Simply put, deployment frequency means how often a new version of your product is released to the client or how often you could apply bug-fixes. There are situations where developers write a lot of code, but all the changes reach clients several months later. The main problem of this approach is the lack of meaningful feedback from the client and the potential threat that all these changes will not be relevant to your client. Through frequent deployments, you can get client’s feedback faster, quickly deliver the necessary features and turn off non-relevant ones. Otherwise, you create your product not according to your customers’ needs but based on your own perceptions.
For example, let’s look at the outdated “waterfall” methodology. When a company has a development plan for one or two years, and delivers the product to the client in two years. As a result, it is not clear whether the client needed the product with such characteristics or it has been too long and the product is no longer relevant for the company. Infrequent deployments can lead to worsening of the feedback process and potentially the quality of the product. That’s why checking how regularly you do deployments is a valuable DevOps metric. This metric can help you to find bottlenecks and check how the structure of your DevOps team performs.
If the size of your deployment is small (so that you have few modifications to apply) it will be easier to test and release the code, track how many stories, feature requests, and bug fixes are being deployed. By making your deployments smaller you can reduce the implementation time. The less code you need to deploy the easier the process will be. In every team there may be several developers who work on different features which could affect different parts of the system. There are situations when changes in the code of one developer can rewrite changes of another developer. When your release is big, nobody can guarantee its stability because you never know where the problem can appear. That’s why it is easier to make small releases to keep everything under control. Making only bug-fixes or releasing micro-features is perfect and the most secure scenario. Imagine how high the risk is of missing errors while testers are verifying a big release.
Your deployment time shouldn’t be as long as eternity. When the company creates the product it is important to deploy new versions regularly. Without automation, these tasks fall on the shoulders of the system administrator, whose time is usually very expensive. Sometimes the developer asks to deploy the new release which should only take 30 minutes. But if the system administrator needs to deploy four releases per day it takes 2 business hours. Actually, you can automate this process by using such tools like Ansible, Gitlab and Jenkins, which can carry out these tasks fast without human intervention. Checking this metric will help you identify which problem you spend a lot of time on and choose more efficient tools. All deployments should be automated, which in turn will save time and the nerves of your system administrators.

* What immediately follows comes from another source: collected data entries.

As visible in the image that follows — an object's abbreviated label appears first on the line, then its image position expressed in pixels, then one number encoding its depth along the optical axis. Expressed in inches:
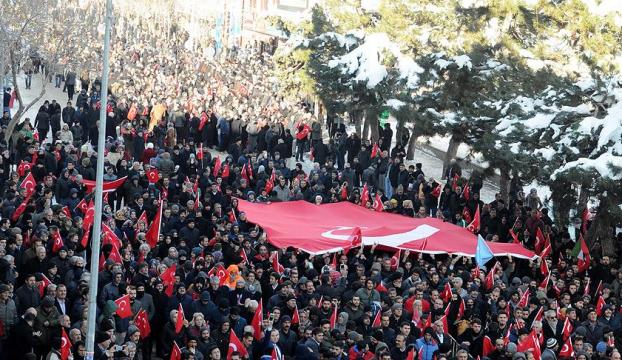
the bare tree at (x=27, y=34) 1163.9
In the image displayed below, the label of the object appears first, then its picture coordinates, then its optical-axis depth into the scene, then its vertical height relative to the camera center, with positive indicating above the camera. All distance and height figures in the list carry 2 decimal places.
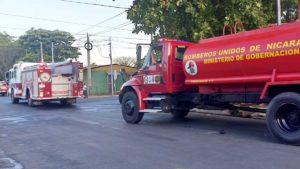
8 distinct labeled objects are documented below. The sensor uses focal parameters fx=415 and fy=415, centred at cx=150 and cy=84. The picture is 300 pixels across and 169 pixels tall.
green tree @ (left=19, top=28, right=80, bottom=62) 67.19 +7.92
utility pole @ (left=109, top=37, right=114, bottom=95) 39.96 +1.07
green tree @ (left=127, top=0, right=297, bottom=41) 13.83 +2.41
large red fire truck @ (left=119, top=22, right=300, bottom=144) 8.81 +0.21
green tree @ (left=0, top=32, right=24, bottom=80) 68.69 +5.93
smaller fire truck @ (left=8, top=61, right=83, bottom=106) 22.48 +0.34
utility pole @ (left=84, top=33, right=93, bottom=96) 39.22 +3.34
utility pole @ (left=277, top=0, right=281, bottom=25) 13.84 +2.38
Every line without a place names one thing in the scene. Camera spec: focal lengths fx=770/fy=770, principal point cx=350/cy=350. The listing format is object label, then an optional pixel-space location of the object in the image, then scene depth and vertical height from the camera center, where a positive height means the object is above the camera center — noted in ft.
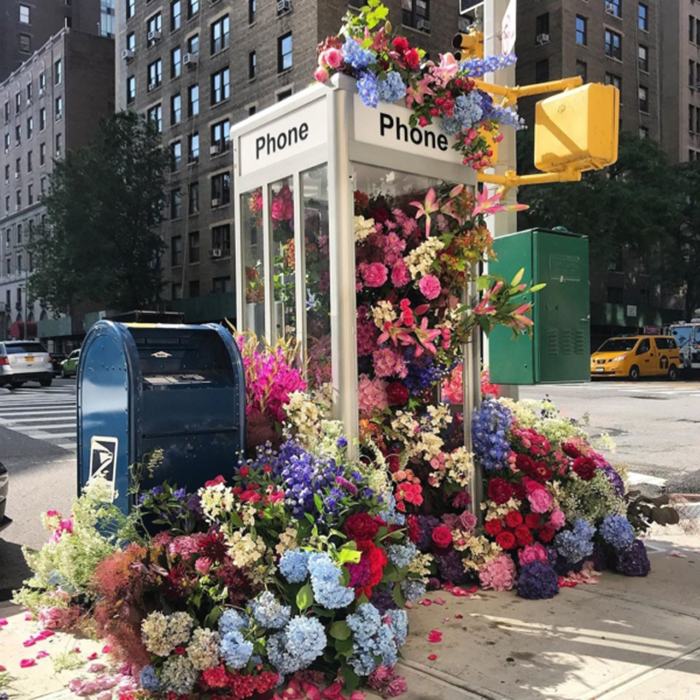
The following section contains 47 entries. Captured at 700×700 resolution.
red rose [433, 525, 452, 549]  15.96 -4.07
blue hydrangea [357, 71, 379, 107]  14.80 +4.82
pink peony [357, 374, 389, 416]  16.19 -1.15
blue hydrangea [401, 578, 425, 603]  14.70 -4.76
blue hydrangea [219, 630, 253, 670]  10.58 -4.25
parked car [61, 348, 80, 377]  123.82 -3.63
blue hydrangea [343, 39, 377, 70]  14.99 +5.59
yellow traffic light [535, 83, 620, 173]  16.42 +4.59
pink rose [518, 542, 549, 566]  16.01 -4.49
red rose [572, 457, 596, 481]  17.57 -2.96
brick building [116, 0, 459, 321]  112.16 +43.35
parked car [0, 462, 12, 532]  19.14 -3.81
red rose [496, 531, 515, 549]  16.17 -4.21
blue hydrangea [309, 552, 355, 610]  11.07 -3.52
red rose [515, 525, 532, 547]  16.27 -4.14
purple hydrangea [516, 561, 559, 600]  15.48 -4.90
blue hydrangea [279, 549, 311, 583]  11.35 -3.31
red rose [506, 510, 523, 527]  16.34 -3.80
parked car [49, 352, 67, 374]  135.74 -3.10
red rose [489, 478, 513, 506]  16.49 -3.24
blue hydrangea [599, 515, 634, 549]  17.07 -4.30
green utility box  17.66 +0.61
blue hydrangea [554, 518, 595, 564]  16.47 -4.35
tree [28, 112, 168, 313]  134.82 +21.79
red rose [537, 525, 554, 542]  16.56 -4.16
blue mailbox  13.23 -1.04
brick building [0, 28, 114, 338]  178.70 +53.98
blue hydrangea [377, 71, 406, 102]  15.42 +5.09
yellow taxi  98.73 -2.43
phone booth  15.08 +3.17
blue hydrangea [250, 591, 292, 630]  11.04 -3.88
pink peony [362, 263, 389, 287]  15.84 +1.38
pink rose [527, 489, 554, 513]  16.33 -3.42
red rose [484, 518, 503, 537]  16.39 -3.98
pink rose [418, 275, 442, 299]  15.94 +1.14
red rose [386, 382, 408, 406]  16.39 -1.11
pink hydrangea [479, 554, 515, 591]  15.97 -4.89
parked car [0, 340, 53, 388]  93.30 -2.38
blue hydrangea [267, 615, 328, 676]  10.87 -4.30
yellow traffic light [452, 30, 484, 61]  21.02 +8.14
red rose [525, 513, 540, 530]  16.43 -3.87
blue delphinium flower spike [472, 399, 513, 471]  16.89 -2.16
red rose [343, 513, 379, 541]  11.96 -2.91
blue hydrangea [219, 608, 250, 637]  10.88 -3.99
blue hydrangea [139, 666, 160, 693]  10.85 -4.76
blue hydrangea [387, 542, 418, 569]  13.26 -3.70
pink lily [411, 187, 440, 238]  16.14 +2.83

Automated tests pass percentage
Every version of the program that is released may include quite a lot of changes and the main idea of DevOps is to release versions more frequently and automate the release process. Any changes should be tested. Manual testing is time-consuming and inefficient. In this situation, autotests could be a great alternative. Autotests can check the basic functionality according to the checklist, which includes the most important things that should work in the program. Normally the checklist includes 50-100 tests and the percentage of success of these tests shows the stability of the program. It is very important to run autotest after every deployment to check stability and rollback if need be.
After the application is deployed it is very important for the server to respond correctly. The error rate can be constantly monitored using tools like Zabbix or Prometheus, the detected errors can be stored in a database and displayed using Grafana dashboards. Often increased error rate can be caused by traffic spikes and can indicate the slowness of your server.
Mean time to detection (MTTD)
This metric indicates the average time to detect an error. Imagine the situation, that after deploying a new version of the program, your client detects a critical error which he only notices two hours after it happened. You have lost two hours. It is essential to check this metric for high-quality service to identify the errors quickly and fix them.
Mean time to recovery (MTTR)
While creating a product, failures are inevitable. If something goes wrong you need to recover or rollback the system. How long will it take to recover to the original working state? The answer to that question is the mean time to recovery metric. Normally it is measured in business hours. Docker and the micro-services concept could help your business to have a shorter MTTR.